Além disso, 2022 será o primeiro pleito em que estará valendo a possibilidade de sanções a quem descumprir as regras —que podem chegar a multas de R$ 50 milhões.
Um dos problemas neste caso é que a Autoridade Nacional de Proteção de Dados (ANPD), responsável por aplicar as penalidades, acabou ficando subordinada ao governo federal, o que é visto como problemático, já que partidos no poder podem ser parciais e buscar favorecer ou prejudicar determinados candidatos.
Estrutura
Desde 2018, o WhatsApp vem adotando o que é chamado de mecanismos de “fricção”, para tentar diminuir o nível de viralização da plataforma.
As primeiras mudanças ocorreram na Índia após uma onda de linchamentos motivados por fake news divulgadas pelo aplicativo. O limite de encaminhamento de uma mesma mensagem passou a ser de cinco contatos ou grupos, o que depois foi aplicado mundialmente.

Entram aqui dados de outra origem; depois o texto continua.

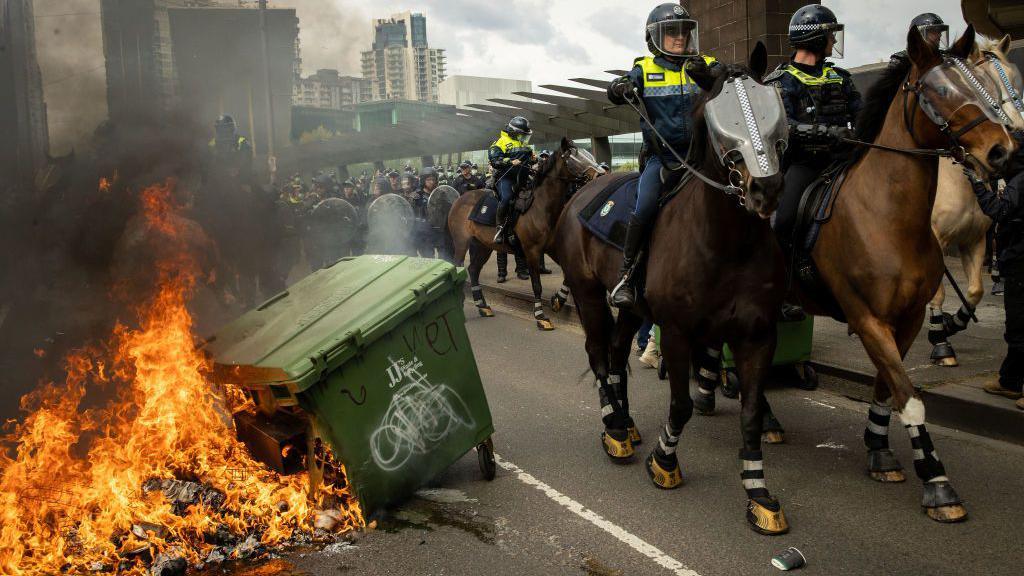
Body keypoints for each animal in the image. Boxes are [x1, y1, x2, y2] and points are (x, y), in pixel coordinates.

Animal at [446, 135, 602, 327]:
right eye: (574, 156)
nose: (600, 174)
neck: (541, 206)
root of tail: (460, 199)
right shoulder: (531, 251)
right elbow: (537, 285)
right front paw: (540, 316)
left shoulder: (552, 248)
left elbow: (568, 275)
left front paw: (558, 300)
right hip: (461, 243)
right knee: (458, 267)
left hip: (483, 245)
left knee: (473, 269)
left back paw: (482, 306)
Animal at [557, 43, 794, 532]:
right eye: (722, 118)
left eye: (770, 106)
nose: (765, 188)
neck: (728, 244)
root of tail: (583, 193)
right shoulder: (679, 332)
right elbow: (682, 405)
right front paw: (664, 463)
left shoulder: (758, 334)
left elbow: (750, 412)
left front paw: (759, 494)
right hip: (587, 293)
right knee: (597, 352)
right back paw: (614, 429)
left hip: (630, 308)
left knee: (615, 352)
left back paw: (626, 421)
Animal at [790, 25, 1015, 520]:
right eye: (939, 90)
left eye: (979, 85)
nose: (1004, 150)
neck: (888, 215)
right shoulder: (867, 318)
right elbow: (910, 397)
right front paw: (936, 480)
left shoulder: (905, 318)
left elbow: (887, 385)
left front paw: (879, 449)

A empresa criou também o conceito de “encaminhado várias vezes”, em que a mensagem recebe uma seta dupla e só pode ser encaminhada para até um contato ou grupo por vez.
Para o professor de ciência da computação da UFMG (Universidade Federal de Minas Gerais) Fabrício Benevenuto, apesar de positivas, essas alterações por si só não vão evitar que o aplicativo continue a ser um vetor de desinformação em 2022.
“As mudanças foram benéficas, porém elas ainda podem permitir com que o WhatsApp seja explorado da mesma maneira para compartilhamento de conteúdo durante o período eleitoral, durante toda a corrida eleitoral do ano que vem”, diz.
Desde 2018, Benevenuto comanda o WhatsApp Monitor que, por meio do monitoramento de grupos públicos, ajuda a desvendar um pouco sobre como se dá o compartilhamento de fake news no WhatsApp. Para 2022, a iniciativa da UFMG está sendo expandida para o Telegram.
Se as possibilidades de viralização no WhatsApp já são motivo de preocupação, no caso do Telegram, elas têm acendido um alerta vermelho para o ano que vem.
Enquanto no WhatsApp cada grupo comporta até 256 usuários, o Telegram permite até 200 mil membros. Ambos têm a possibilidade de criação de grupos públicos ou privados.
Já os canais de transmissão do Telegram, que se assemelham a redes sociais, não têm limites de usuários. Aliado a isso, a moderação de conteúdo feita pela empresa é pouco ou nada expressiva, ficando restrita a casos de terrorismo.
Apesar de não ter canais, o WhatsApp possui as listas de transmissão. Ainda que elas tenham como teto o disparo para 256 usuários por vez, há um aspecto bastante criticado das listas: quem recebe a mensagem não sabe que faz parte dela. Isso porque o conteúdo chega como uma mensagem normal dentro do chat com o contato que enviou.
Regras para diminuir a capacidade de viralização em aplicativos de mensagem estão sendo discutidas no projeto de lei das fake news, que pode ser votado em 2022 na Câmara. Por ora, não há qualquer regra a que as empresas devam obedecer sobre o tema.
Paulo Rená é cético em relação ao impacto das medidas que buscam diminuir a capacidade de viralização, pois avalia que elas são facilmente burláveis. Para ele, é preciso mais dados para avaliar a eficácia das medidas
“A proibição do disparo em massa foi mais ou menos eficiente do que o WhatsApp colocar o [limite para] encaminhamento frequente? O que foi melhor? A gente não sabe, a gente não tem nem como comparar”, afirma.